» Prompt: Reproduce the text of every row word for word, leaving the pictures out of your answer.

Transcribed page text:
*** Begin section ***

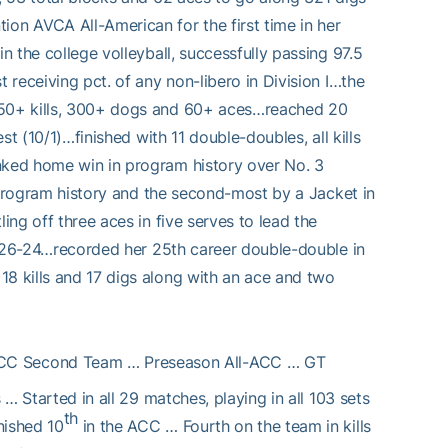
n AVCA All-American for the first time in her
n the college volleyball, successfully passing 97.5
 receiving pct. of any non-libero in Division I…the
 350+ kills, 300+ dogs and 60+ aces…reached 20
st (10/1)…finished with 11 double-doubles, all kills
anked home win in program history over No. 3
in program history and the second-most by a Jacket in
ing off three aces in five serves to lead the
 it 26-24…recorded her 25th career double-double in
18 kills and 17 digs along with an ace and two
-ACC Second Team … Preseason All-ACC … GT
 … Started in all 29 matches, playing in all 103 sets
th
nished 10
in the ACC … Fourth on the team in kills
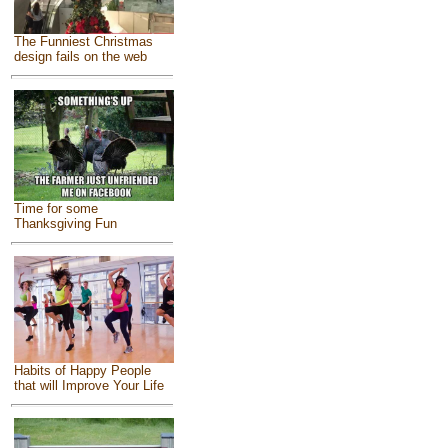
The Funniest Christmas
design fails on the web
Time for some
Thanksgiving Fun
Habits of Happy People
that will Improve Your Life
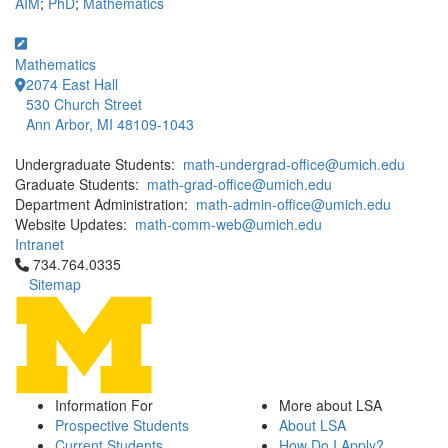
AIM
;
PhD
;
Mathematics
Mathematics
2074 East Hall
530 Church Street
Ann Arbor, MI 48109-1043
Undergraduate Students:
math-undergrad-office@umich.edu
Graduate Students:
math-grad-office@umich.edu
Department Administration:
math-admin-office@umich.edu
Website Updates:
math-comm-web@umich.edu
Intranet
Click to call 734.764.0335
734.764.0335
Sitemap
Information For
More about LSA
Prospective Students
About LSA
Current Students
How Do I Apply?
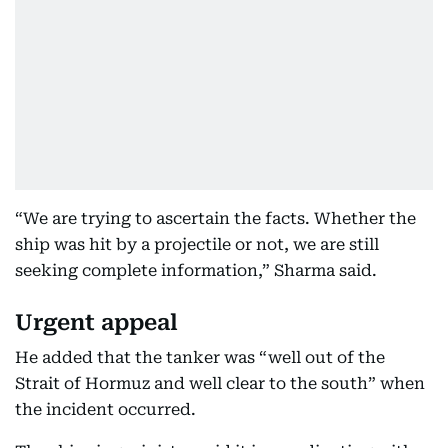
“We are trying to ascertain the facts. Whether the
ship was hit by a projectile or not, we are still
seeking complete information,” Sharma said.
Urgent appeal
He added that the tanker was “well out of the
Strait of Hormuz and well clear to the south” when
the incident occurred.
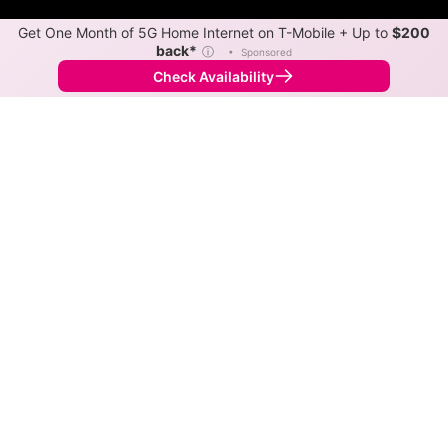
Get One Month of 5G Home Internet on T-Mobile + Up to
$200
back*
ⓘ
•
Sponsored
Check Availability
Back to
Map
Internet Providers in Cave City
Cave City has two fiber providers, South Central Rural
Telecommunications Cooperative and Kinetic.
Symmetric speeds of 2,000 Mbps are available in
parts of Cave City.
Fiber
Provider
Down
Up
Coverage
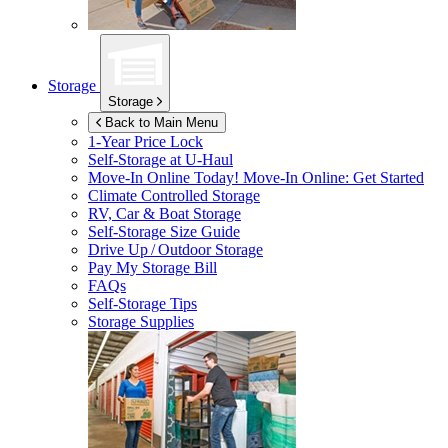
Storage
Storage
Back to Main Menu
1-Year Price Lock
Self-Storage at
U-Haul
Move-In Online Today!
Move-In Online: Get Started
Climate Controlled Storage
RV, Car & Boat Storage
Self-Storage Size Guide
Drive Up / Outdoor Storage
Pay My Storage Bill
FAQs
Self-Storage Tips
Storage Supplies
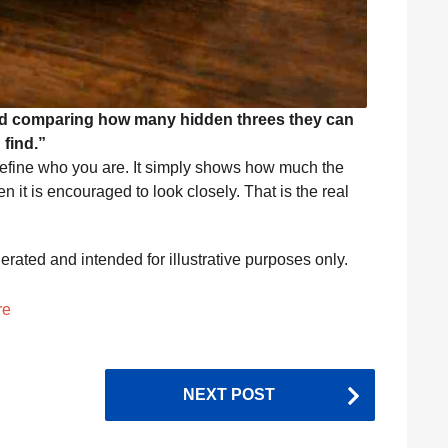
and comparing how many hidden threes they can
find.”
 define who you are. It simply shows how much the
it is encouraged to look closely. That is the real
nerated and intended for illustrative purposes only.
re
NEXT POST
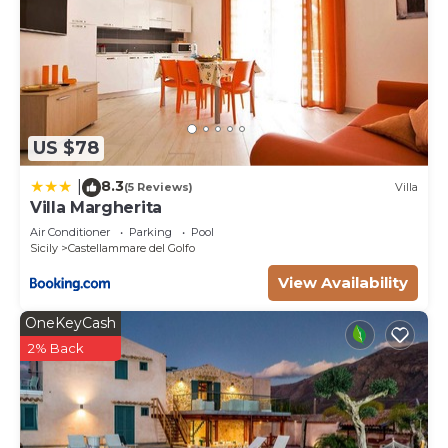
US $78
8.3
|
(5 Reviews)
Villa
Villa Margherita
Air Conditioner
Parking
Pool
Sicily
Castellammare del Golfo
View Availability
OneKeyCash
2% Back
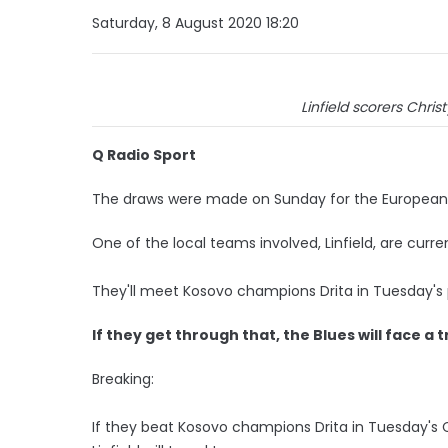
Saturday, 8 August 2020 18:20
Linfield scorers Chri
Q Radio Sport
The draws were made on Sunday for the European 
One of the local teams involved, Linfield, are cur
They'll meet Kosovo champions Drita in Tuesday's p
If they get through that, the Blues will face a t
Breaking:
If they beat Kosovo champions Drita in Tuesday's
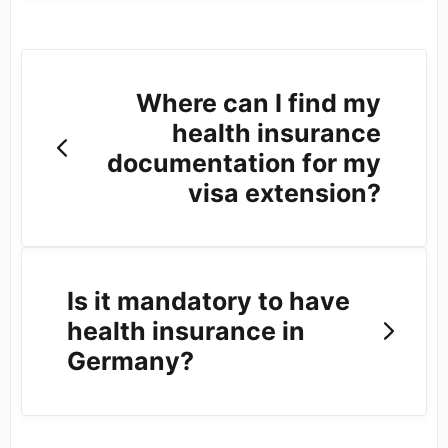
Where can I find my
health insurance
documentation for my
visa extension?
Is it mandatory to have
health insurance in
Germany?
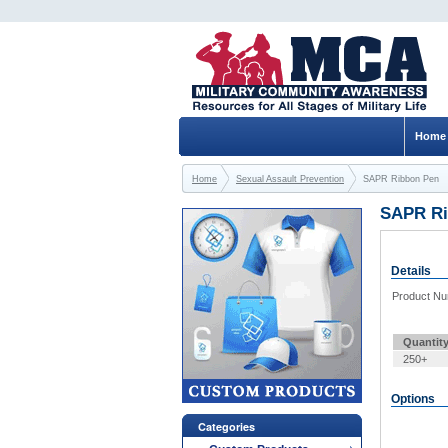
Home
Home
Sexual Assault Prevention
SAPR Ribbon Pen
SAPR Ri
Details
Product N
Quantit
250+
Options
Categories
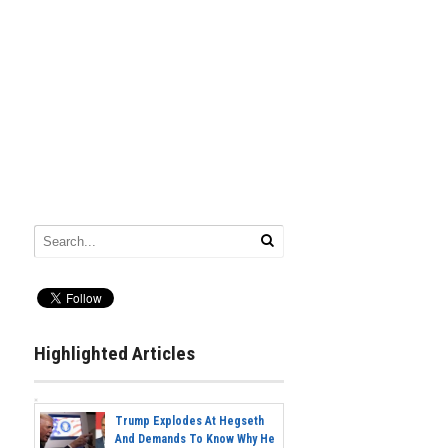
Highlighted Articles
Trump Explodes At Hegseth
And Demands To Know Why He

*** End section ***

» Answer to this exercise:
n AVCA All-American for the first time in her
n the college volleyball, successfully passing 97.5
 receiving pct. of any non-libero in Division I…the
 350+ kills, 300+ dogs and 60+ aces…reached 20
st (10/1)…finished with 11 double-doubles, all kills
anked home win in program history over No. 3
in program history and the second-most by a Jacket in
ing off three aces in five serves to lead the
 it 26-24…recorded her 25th career double-double in
18 kills and 17 digs along with an ace and two
-ACC Second Team … Preseason All-ACC … GT
 … Started in all 29 matches, playing in all 103 sets
th
nished 10
in the ACC … Fourth on the team in kills
The Funniest Christmas
design fails on the web
Time for some
Thanksgiving Fun
Habits of Happy People
that will Improve Your Life
AIM
;
PhD
;
Mathematics
Mathematics
2074 East Hall
530 Church Street
Ann Arbor, MI 48109-1043
Undergraduate Students:
math-undergrad-office@umich.edu
Graduate Students:
math-grad-office@umich.edu
Department Administration:
math-admin-office@umich.edu
Website Updates:
math-comm-web@umich.edu
Intranet
Click to call 734.764.0335
734.764.0335
Sitemap
Information For
More about LSA
Prospective Students
About LSA
Current Students
How Do I Apply?
“We are trying to ascertain the facts. Whether the
ship was hit by a projectile or not, we are still
seeking complete information,” Sharma said.
Urgent appeal
He added that the tanker was “well out of the
Strait of Hormuz and well clear to the south” when
the incident occurred.
Get One Month of 5G Home Internet on T-Mobile + Up to
$200
back*
ⓘ
•
Sponsored
Check Availability
Back to
Map
Internet Providers in Cave City
Cave City has two fiber providers, South Central Rural
Telecommunications Cooperative and Kinetic.
Symmetric speeds of 2,000 Mbps are available in
parts of Cave City.
Fiber
Provider
Down
Up
Coverage
Storage
Storage
Back to Main Menu
1-Year Price Lock
Self-Storage at
U-Haul
Move-In Online Today!
Move-In Online: Get Started
Climate Controlled Storage
RV, Car & Boat Storage
Self-Storage Size Guide
Drive Up / Outdoor Storage
Pay My Storage Bill
FAQs
Self-Storage Tips
Storage Supplies
and comparing how many hidden threes they can
find.”
 define who you are. It simply shows how much the
it is encouraged to look closely. That is the real
nerated and intended for illustrative purposes only.
re
NEXT POST
US $78
8.3
|
(5 Reviews)
Villa
Villa Margherita
Air Conditioner
Parking
Pool
Sicily
Castellammare del Golfo
View Availability
OneKeyCash
2% Back
Saturday, 8 August 2020 18:20
Linfield scorers Chri
Q Radio Sport
The draws were made on Sunday for the European 
One of the local teams involved, Linfield, are cur
They'll meet Kosovo champions Drita in Tuesday's p
If they get through that, the Blues will face a t
Breaking:
If they beat Kosovo champions Drita in Tuesday's
Where can I find my
health insurance
documentation for my
visa extension?
Is it mandatory to have
health insurance in
Germany?
Home
Home
Sexual Assault Prevention
SAPR Ribbon Pen
SAPR Ri
Details
Product N
Quantit
250+
Options
Categories
Highlighted Articles
Trump Explodes At Hegseth
And Demands To Know Why He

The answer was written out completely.